The Open Contracting Data Standard specifies how to represent contracting processes as data. You’ve worked hard on your data. Finally, you’ve got a nice and clean first JSON file on your screen and you want to check that the data is compliant. While implementing the standard, it’s useful to be able to check your data frequently.
There are now two public open-source tools available, each designed for different use cases: One is the OCDS Validator provided by the OCP; the other is the jOCDS Validator provided by Development Gateway.
This blog post will help you assess when to use each.
Data Quality Assessment: OCP’s OCDS Validator
What is it?
The OCDS Validator is provided by the Open Contracting Partnership. It’s designed to help with data quality, for example, to check if the date format is correct. This is relevant particularly in the early stages of working with a dataset, either as a publisher or a data user, or when improving an existing publication. It’s among the tools that OCP shares to encourage the publication of good quality open data on contracting, and to encourage its use.
OCP’s OCDS Validator is available as a hosted validator and as a Python command-line utility and library and self-hosted web app.
What does it do?
The OCDS Validator has a web interface that accepts both spreadsheet and JSON serialisations of OCDS data, converting between the formats as necessary. It checks validation against the OCDS schema and performs a growing number of quality checks, and then immediately offers helpful feedback to the user on where any issues lie in the data. It checks for deprecated fields and displays non-schema fields to the user to help them identify potential typos and encourage mapping to OCDS fields. The OCDS validator is updated with the latest schema versions concurrently with their release, and automatically fetches and applies extensions to the schema when specified in the data.
When would you use it?
The OCDS validator has been designed with two main uses in mind: support when preparing to publish data and assessment of existing publications, either by the publisher or a potential user.
When preparing to publish data, it is useful to be able to quickly iterate, trying out changes to a system and assessing the results. The feedback provided is detailed and designed to be read by a user who understands both the data and OCDS. The OCDS Validator presents sample data alongside any issues, and summarizes basic insights into your data, as only you as the person publishing can check whether they’re correct or not.
When you’re already publishing data, it’s useful to be able to check the end product to ensure that nothing’s gone awry over time. The OCDS Validator is designed to allow users to quickly test samples of their data using the same process as they used during development.
As a data user, it’s useful to know the validity, quality, and scope of a dataset before using it. The validator helps users by reporting validation issues and providing basic insights into the dataset.
When wouldn’t you use it?
The OCDS Validator isn’t designed to be used to continuously monitor the quality of a data feed. In some cases, such monitoring is best implemented internally to the publishing system, with tests for each of its component as well as the system as a whole. The community of OCDS publishers and the OCDS Helpdesk can provide guidance on this.
The code behind the OCDS Validator may nonetheless be helpful to this use case and is available on GitHub under an open-source license.
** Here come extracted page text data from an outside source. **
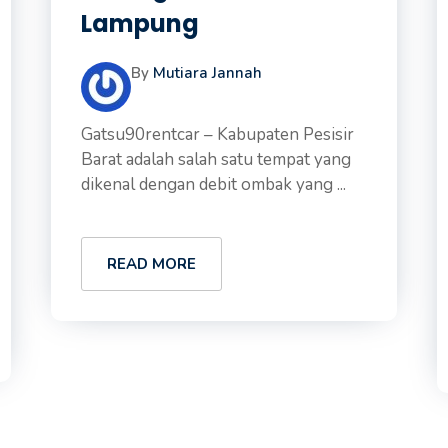
Lampung
By
Mutiara Jannah
Gatsu90rentcar – Kabupaten Pesisir
Barat adalah salah satu tempat yang
dikenal dengan debit ombak yang ...
READ MORE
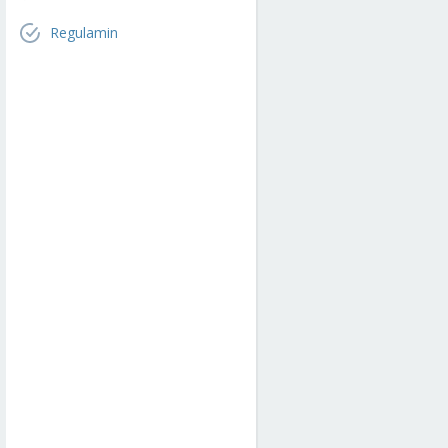
Regulamin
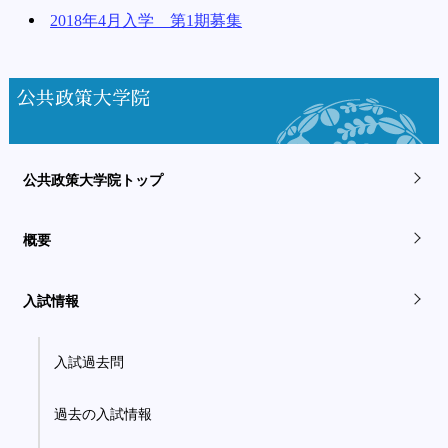
2018年4月入学 第1期募集
公共政策大学院
公共政策大学院トップ
概要
入試情報
入試過去問
過去の入試情報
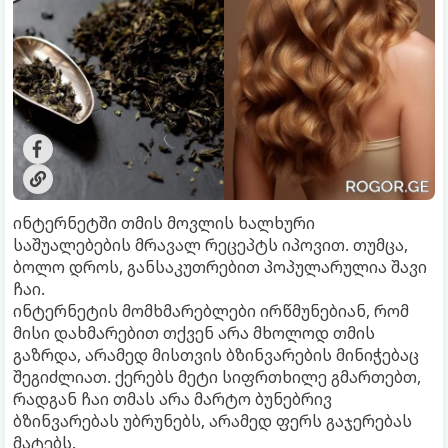
ინტერნეტში თმის მოვლის ხალხური
საშუალებების მრავალ რეცეპტს იპოვით. თუმცა,
ბოლო დროს, განსაკუთრებით პოპულარულია შავი
ჩაი.
ინტერნეტის მომხმარებლები ირწმუნებიან, რომ
მისი დახმარებით თქვენ არა მხოლოდ თმის
გაზრდა, არამედ მისთვის ბზინვარების მინიჭებაც
შეგიძლიათ. ქერებს მეტი სიფრთხილე გმართებთ,
რადგან ჩაი თმას არა მარტო ბუნებრივ
ბზინვარებას უბრუნებს, არამედ ფერს გაჯერებას
მატებს.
A command-line interface is included for users who wish to run the validator locally, integrate it with their own systems or use it as part of their own software.
Continuous Monitoring: Development Gateway’s jOCDS Validator
Development Gateway’s jOCDS validator has many of the same features as the OCDS Validator, with some important distinctions that make it more suitable in certain applications, particularly those that relate to continuous validation as part of a publication system. It was developed initially to validate a large dataset from the Vietnam Public Procurement Authority that could not be efficiently validated by the tools available at the time.
The jOCDS Validator is available as a Java library, command-line utility and self-hosted web app.
What is it?
jOCDS is a Java library that can be run as a standalone application or used as a library by other Java developers. It provides validation of OCDS data, and scales to millions of records.
When would you use it?
The jOCDS validator is designed for use in monitoring the validation status of an existing OCDS feed, as part of a pre-publication check, or as part of a civil society monitoring system. It’s designed to run without human interaction and can be connected to any desired alerting system. Since it is Java-based, and developed as a module, it can also make the life of Java application developers much easier when it comes to validating OCDS, although it can be used by non-Java developers too, through the API.
Because it’s been designed to scale, this validator is useful to those working with large data sets and who want to check for validity before loading into another tool for analysis.
When wouldn’t you use it?
When you’re just starting out with OCDS, and trying to learn about it, or when you’re trying to understand the quality of some data that you’ve got to assess, then the jOCDS validator won’t be the most helpful tool. Because it requires downloading and installing and use of the command-line to get running, it’s not the ideal choice for non-programmer users.